RBA Rates and Rules on Investment Properties

MAY REPORT

Curious About the RBA Rate Rise May 2026 and Negative Gearing Changes?
Here's What It Means for Investment Properties

In May 2026, the Reserve Bank of Australia raised interest rates, and the Federal Government announced significant changes to the tax treatment of investment properties. This Crew Agency May Report explains both updates in clear and simple terms.

What Happened at the May 2026 RBA Meeting?

On 5 May 2026, the Reserve Bank increased the cash rate by 0.25% to 4.35%. This marked the third consecutive rate rise in 2026. The cash rate is the benchmark interest rate set by the RBA. When it rises, banks typically increase interest rates on home loans and other forms of borrowing.

Why Did the RBA Raise Rates?

The RBA’s primary responsibility is to maintain inflation within its target range of 2% to 3%. The Board decided to raise rates because inflation had picked up and was expected to remain above target for some time. Higher global energy prices, linked to international events including the Middle East conflict, added further pressure on costs across the economy. The RBA increased rates to help slow spending and bring inflation back under control.

Most economists anticipate that the RBA will now pause further rate rises for the remainder of 2026 while it assesses the impact of these increases.

What Does a Higher Cash Rate Mean?

A rise in the cash rate generally leads to:

  • Higher interest rates on variable home loans

  • Increased monthly mortgage repayments for borrowers

  • Higher costs for anyone looking to take out a new loan

This can make property purchases more expensive and may slow activity in the housing market.

Changes to Investment Property Tax Rules

In the May 2026 Federal Budget, the Australian Government announced major reforms to negative gearing and capital gains tax for investment properties. These changes will take effect from 1 July 2027.

Negative Gearing Changes – Simple Explanation

Negative gearing occurs when the costs of owning a rental property exceed the rental income received. Under current rules, investors can deduct this loss against their other income, such as wages.

From 1 July 2027:

  • Negative gearing deductions will only be available for newly built homes.

  • Investors who enter into a contract to purchase existing properties after 7:30pm AEST on 12 May 2026 will no longer be able to deduct rental losses against their regular salary or wages.

  • Losses can still be offset against rental income or capital gains from residential properties and may be carried forward to future years.

Properties already owned or under contract before 7:30pm AEST on 12 May 2026 will continue to be covered by the existing negative gearing rules.

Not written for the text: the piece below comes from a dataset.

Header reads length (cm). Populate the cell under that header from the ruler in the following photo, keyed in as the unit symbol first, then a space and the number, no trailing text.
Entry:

Capital Gains Tax Changes – Simple Explanation

Currently, individuals receive a 50% discount on capital gains tax when they sell an investment property. From 1 July 2027, this 50% discount will be replaced with a system based on inflation adjustment (cost base indexation), along with a 30% minimum tax rate on capital gains. These changes reduce the tax concession available when selling investment properties in the future. Transitional rules apply for gains accruing before 1 July 2027.

How the RBA Rate Rise and Tax Changes Work Together


Area

Impact of RBA Rate Rise

Impact of Tax Changes (from July 2027)

Borrowing costs

Higher interest rates

No direct change

Negative gearing

Increases holding costs

Limited to new homes only

Selling a property

May slow price growth

Lower tax discount on gains

New vs existing homes

Affects all properties

Favours new housing supply




Summary

The Reserve Bank raised the cash rate in May 2026 to help manage rising inflation. In the same month, the Federal Government introduced tax reforms that will limit negative gearing on established investment properties and change capital gains tax arrangements from July 2027. Properties purchased (or under contract) before 12 May 2026 are largely protected from the new tax rules.

These updates are designed to support new housing supply while reducing some of the tax advantages previously available for existing investment properties.

References

Crew Agency Disclaimer

This article is a simple factual summary prepared by Crew Agency for general informational purposes only. Crew Agency and its representatives are licensed real estate agents operating in compliance with Australian law. We are not financial advisers, tax advisers, or legal advisers.

Nothing in this report constitutes financial, investment, tax, or personalised advice. The information should not be relied upon when making any property or financial decisions.

Before taking any action, you must obtain independent advice from a qualified financial adviser, accountant, solicitor, or mortgage broker.

To the maximum extent permitted by law, Crew Agency and its related parties disclaim all liability for any loss or damage arising from reliance on this information.

This disclaimer is governed by the laws of New South Wales, Australia.